• TO-DO ITEM: Leaving out any pictures, transcribe every record exactly.

• STORED DATA:
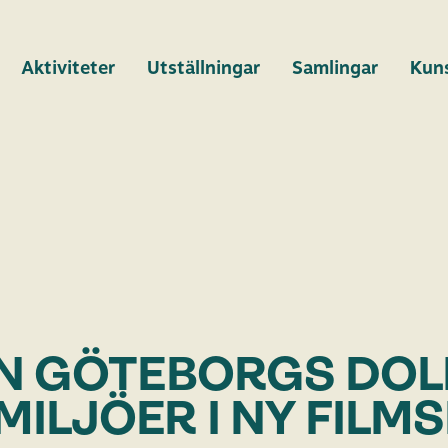
Aktiviteter
Utställningar
Samlingar
Kun
IN GÖTEBORGS DO
ILJÖER I NY FILMS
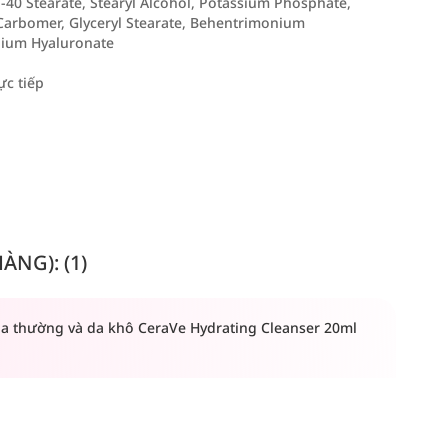
g-40 Stearate, Stearyl Alcohol, Potassium Phosphate,
arbomer, Glyceryl Stearate, Behentrimonium
dium Hyaluronate
ực tiếp
NG): (1)
a thường và da khô CeraVe Hydrating Cleanser 20ml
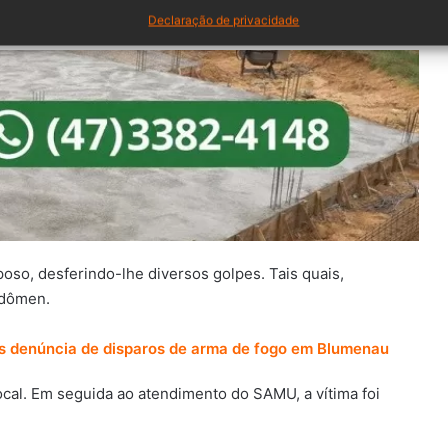
s.
Declaração de privacidade
oso, desferindo-lhe diversos golpes. Tais quais,
bdômen.
s denúncia de disparos de arma de fogo em Blumenau
cal. Em seguida ao atendimento do SAMU, a vítima foi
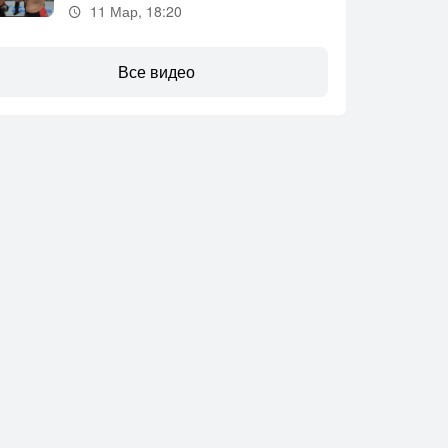
11 Мар, 18:20
Все видео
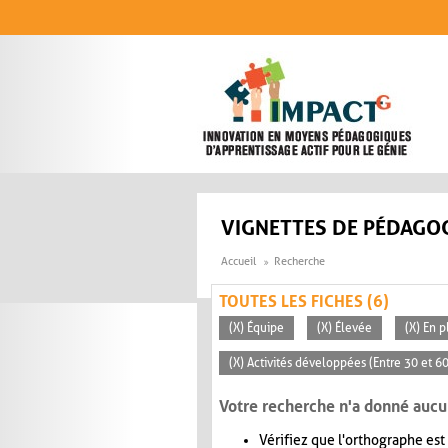
Aller au contenu principal
VIGNETTES DE PÉDAGOG
Accueil
Recherche
TOUTES LES FICHES (6)
(X) Équipe
(X) Élevée
(X) En p
(X) Activités développées (Entre 30 et 6
Votre recherche n'a donné aucu
Vérifiez que l'orthographe est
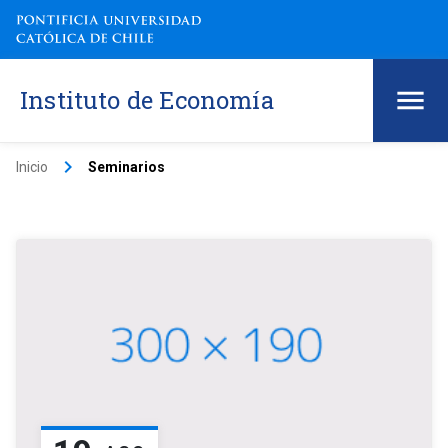
Instituto de Economía
keyboard_arrow_right
Inicio
Seminarios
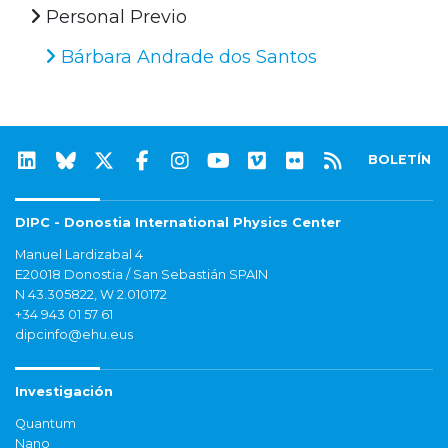
Personal Previo
Bárbara Andrade dos Santos
BOLETÍN
DIPC - Donostia International Physics Center
Manuel Lardizabal 4
E20018 Donostia / San Sebastián SPAIN
N 43.305822, W 2.010172
+34 943 01 57 61
dipcinfo@ehu.eus
Investigación
Quantum
Nano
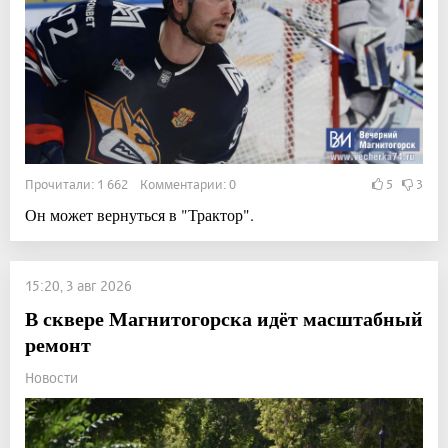
Прочитали: 1 662 Комментарии: 0
5
3
Он может вернуться в "Трактор".
15:20, 3 авг 2026
В сквере Магнитогорска идёт масштабный
ремонт
Новости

• WRITTEN ANSWER:
Aktiviteter
Utställningar
Samlingar
Kun
IN GÖTEBORGS DO
ILJÖER I NY FILMS
g-40 Stearate, Stearyl Alcohol, Potassium Phosphate,
arbomer, Glyceryl Stearate, Behentrimonium
dium Hyaluronate
ực tiếp
NG): (1)
a thường và da khô CeraVe Hydrating Cleanser 20ml
s.
Declaração de privacidade
oso, desferindo-lhe diversos golpes. Tais quais,
bdômen.
s denúncia de disparos de arma de fogo em Blumenau
cal. Em seguida ao atendimento do SAMU, a vítima foi
11 Мар, 18:20
Все видео
Aller au contenu principal
VIGNETTES DE PÉDAGOG
Accueil
Recherche
TOUTES LES FICHES (6)
(X) Équipe
(X) Élevée
(X) En p
(X) Activités développées (Entre 30 et 6
Votre recherche n'a donné aucu
Vérifiez que l'orthographe est
Instituto de Economía
keyboard_arrow_right
Inicio
Seminarios
Personal Previo
Bárbara Andrade dos Santos
BOLETÍN
DIPC - Donostia International Physics Center
Manuel Lardizabal 4
E20018 Donostia / San Sebastián SPAIN
N 43.305822, W 2.010172
+34 943 01 57 61
dipcinfo@ehu.eus
Investigación
Quantum
Nano
Прочитали: 1 662 Комментарии: 0
5
3
Он может вернуться в "Трактор".
15:20, 3 авг 2026
В сквере Магнитогорска идёт масштабный
ремонт
Новости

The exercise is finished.